This God is more concerned about restoring the wellbeing and honor of the oppressed and discounted than She is in maintaining His honor at the expense of others.

I suggest this parable presents a God who sacrifices His “honor” (an honor which reflects a patriarchal God and culture) as She descends into solidarity with those in the highways and byways of life. This God is more concerned about restoring the wellbeing and honor of the oppressed and discounted than She is in maintaining His honor at the expense of others. This is the same God revealed in a Babe in a manger, a strange rabbi who had no place to lay his head, and a condemned man who died a most contemptible death like millions of other victims of injustice and oppression. Sometimes, the Good News takes your breath away!

Stored data
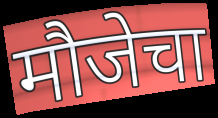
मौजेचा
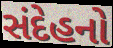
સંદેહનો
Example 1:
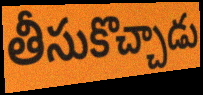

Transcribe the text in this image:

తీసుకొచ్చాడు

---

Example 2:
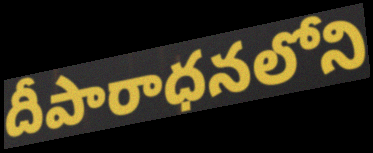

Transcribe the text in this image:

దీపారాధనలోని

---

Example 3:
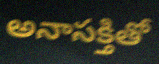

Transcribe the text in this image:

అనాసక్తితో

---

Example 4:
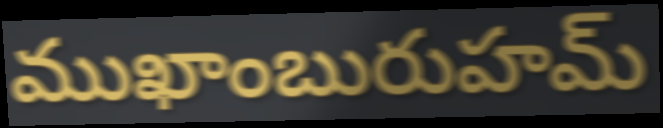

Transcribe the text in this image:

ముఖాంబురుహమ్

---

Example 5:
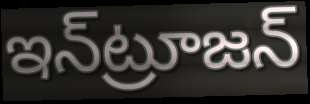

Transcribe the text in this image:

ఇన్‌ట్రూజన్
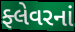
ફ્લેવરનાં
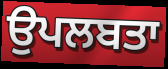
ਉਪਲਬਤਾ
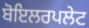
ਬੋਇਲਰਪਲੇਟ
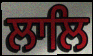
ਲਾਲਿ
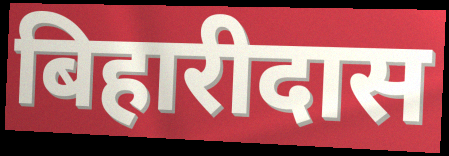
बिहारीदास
---
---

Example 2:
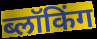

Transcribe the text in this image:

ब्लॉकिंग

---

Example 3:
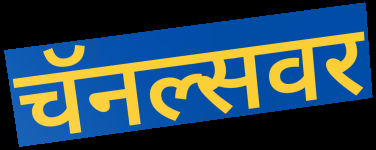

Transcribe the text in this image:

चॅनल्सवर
==
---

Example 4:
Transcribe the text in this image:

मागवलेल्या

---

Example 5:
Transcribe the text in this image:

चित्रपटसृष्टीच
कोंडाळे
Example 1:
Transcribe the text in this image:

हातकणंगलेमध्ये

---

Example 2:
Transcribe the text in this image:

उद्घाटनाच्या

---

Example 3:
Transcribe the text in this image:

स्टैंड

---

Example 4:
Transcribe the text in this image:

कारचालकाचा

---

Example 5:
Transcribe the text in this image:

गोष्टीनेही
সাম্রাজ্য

Given problem A:
For each statement below, say whether it agrees with the passage about the parable, answering yes or no and quoting the deciding words of the passage: (i) the passage says the parable presents a God who sacrifices honor; (ii) the passage says the condemned man died a death unlike that of other victims of injustice; (iii) the passage describes a rabbi who had no place to lay his head.
Given problem B:
Write out the passage about the parable from "I suggest this" up to and including "your breath away!", substituting "stable" for "manger".

Full answer A:
(i) Yes: "I suggest this parable presents a God who sacrifices His “honor”"
(ii) No: "died a most contemptible death like millions of other victims of injustice and oppression"
(iii) Yes: "a strange rabbi who had no place to lay his head"

Full answer B:
I suggest this parable presents a God who sacrifices His “honor” (an honor which reflects a patriarchal God and culture) as She descends into solidarity with those in the highways and byways of life. This God is more concerned about restoring the wellbeing and honor of the oppressed and discounted than She is in maintaining His honor at the expense of others. This is the same God revealed in a Babe in a stable, a strange rabbi who had no place to lay his head, and a condemned man who died a most contemptible death like millions of other victims of injustice and oppression. Sometimes, the Good News takes your breath away!